Friday, May 14, 2010

Citation du 15 mai 2010

Il y a une intelligence qui est miroir seulement. Fidèle à retracer les circonstances de ce qui est. Parfaite pour enseigner et expliquer ; de nul effet pour l'action. Non qu'elle puisse annoncer, d'après l'état actuel, l'état des choses qui suivra ; mais agir d'après cela ce n'est toujours que suivre. Ainsi le docteur en politique nous annonce la guerre ou la disette ; nous ne serons point surpris ; nous aurons nos provisions ou nos chaussures de marche.

Mais, par l'exemple des provisions, on voit déjà en quoi l'intelligence miroir remet l'homme au-dessous d'une bonne machine à prévoir ; car une telle machine ne change pas l'avenir par ses annonces, au lieu que l'homme qui craint la disette et fait des provisions contribue pour sa part à semer l'alarme et aggrave la crise, comme on a vu.

Alain – Mars ou la guerre jugée (1921)

Spéculation II

Hier j’ai absous les spéculateurs (1) du péché de manipulation parce que je supposais qu’ils n’étaient que des observateurs éclairés de la situation économique. Alain nous montre quelle était notre erreur : l’homme ne se contente jamais de prévoir ; il veut aussi agir à partir de là.

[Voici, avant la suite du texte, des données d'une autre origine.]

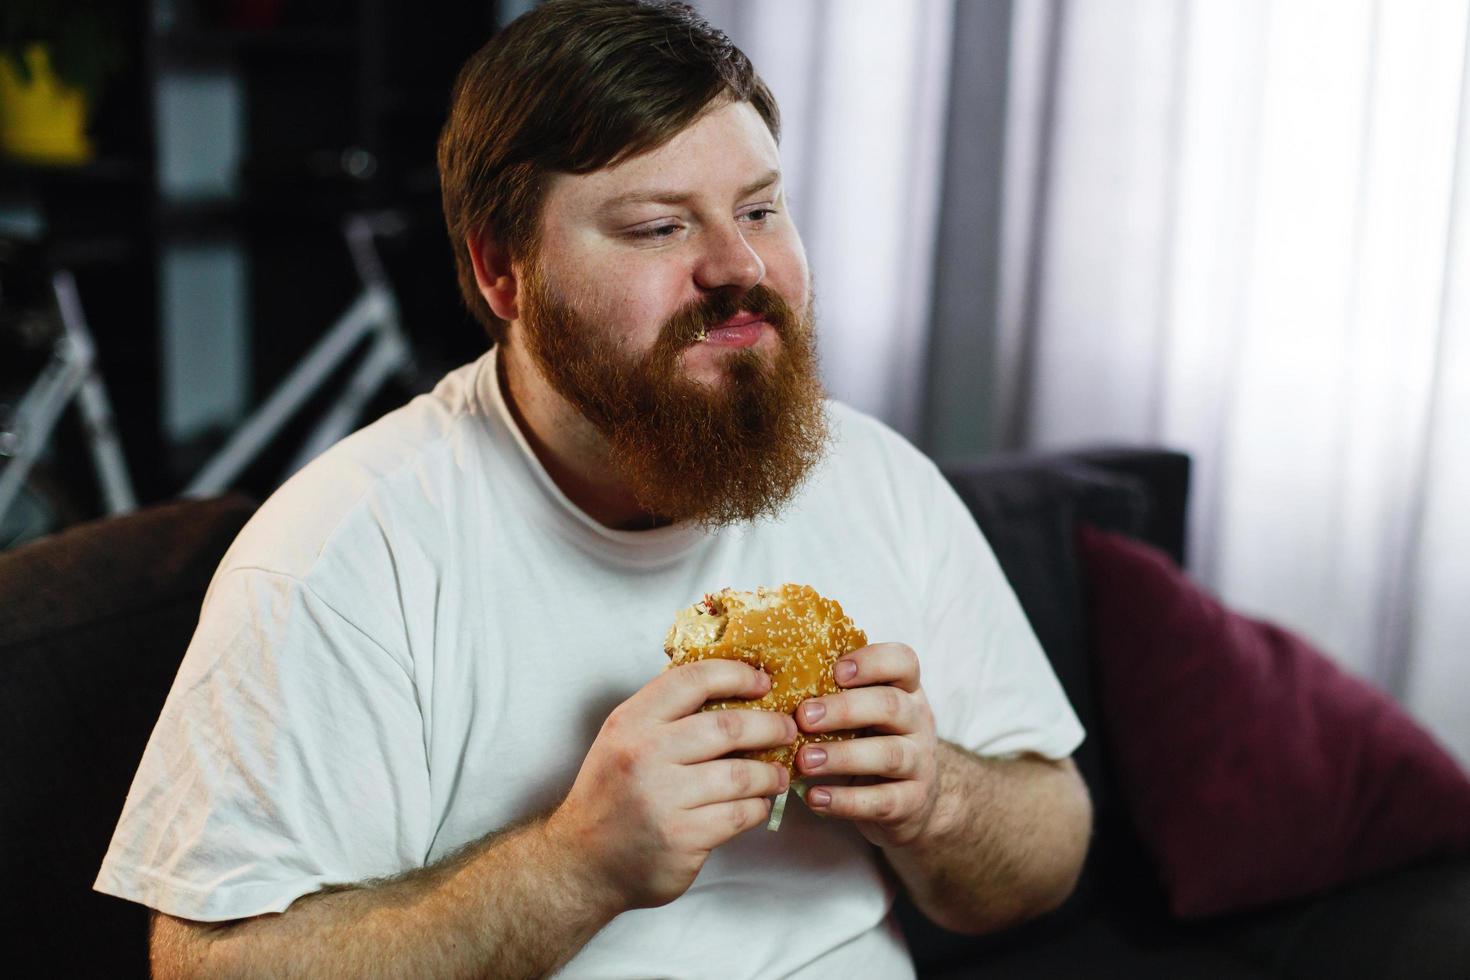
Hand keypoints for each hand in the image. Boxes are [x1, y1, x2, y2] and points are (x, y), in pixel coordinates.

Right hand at [546, 660, 796, 911]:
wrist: (582, 862)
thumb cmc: (611, 795)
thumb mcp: (622, 740)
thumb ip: (664, 714)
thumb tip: (731, 687)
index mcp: (631, 722)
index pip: (692, 681)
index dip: (736, 675)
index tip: (763, 681)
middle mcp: (644, 755)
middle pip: (727, 727)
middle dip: (769, 726)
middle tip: (787, 729)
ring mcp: (663, 798)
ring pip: (740, 775)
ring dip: (769, 773)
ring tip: (777, 773)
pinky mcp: (682, 838)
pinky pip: (738, 814)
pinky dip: (757, 808)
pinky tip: (757, 805)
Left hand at [794, 642, 938, 847]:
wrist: (908, 798)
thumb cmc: (869, 740)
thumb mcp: (861, 711)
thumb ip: (831, 692)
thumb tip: (769, 674)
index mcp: (904, 689)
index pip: (902, 661)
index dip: (871, 661)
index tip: (835, 670)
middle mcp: (918, 721)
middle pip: (890, 705)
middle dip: (844, 709)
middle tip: (803, 717)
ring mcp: (921, 762)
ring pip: (889, 755)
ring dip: (842, 756)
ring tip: (803, 761)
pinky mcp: (913, 801)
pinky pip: (882, 801)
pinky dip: (846, 801)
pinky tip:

La question que nous pose la situation économique actuelle est la suivante : prévoir est-il une bonne chose s’il est vrai que les dispositions prises à partir de là peuvent aggraver la crise annoncée ? (2)

Chacun aura sans doute sa réponse à propos de ce qui se passe en ce moment sur les marchés financiers. Je me contenterai d’observer qu’il y a bien des circonstances où nous refuserions de connaître l’avenir, même si cette révélation fournissait les moyens d’en pallier certains effets, dans la mesure où les inconvénients l’emportent largement sur les avantages.

- Est-il bon de prévoir le temps qu’il va faire ? Oui, bien sûr : je vais emporter ou mon parapluie ou mon bermuda selon ce qu’on m’annonce. Mais en même temps, si pour le week-end de l’ascension, on m’annonce un temps pourri, je vais me gâcher la vie : au lieu de me réjouir et de téléphoner à tous mes amis pour qu’ils viennent avec moi à Deauville, je vais me désoler en me voyant déjà recroquevillé sur un lit d’hôtel à contempler la pluie qui bat les carreaux.

- Certains maris (ou les femmes) trompés le diront aussi : plutôt ignorer pourquoi les amis ricanent discrètement quand ils arrivent avec leur traîtresse de compagne que de connaître leur infortune.

- Et que dire de la médecine capable – supposons-le – de prédire notre mort, sa date, l’intensité des souffrances de notre agonie dès lors qu’une maladie bien mortifère se déclenche ? Beaucoup préfèrent ne rien savoir.

- C’est l’Ecclésiaste qu’il appartient de conclure :

celui qui augmente sa science augmente sa douleur. (1, 18)

Entendons : celui qui connaît l’avenir accroît par ses réactions la douleur qu’il devait procurer.


(1) Il s’agit bien sûr de ceux qui se livrent à la spéculation financière.

(2) L’ouvrage d’Alain a été publié en 1921 ; la crise dont il parle est donc probablement en rapport avec la Grande Guerre.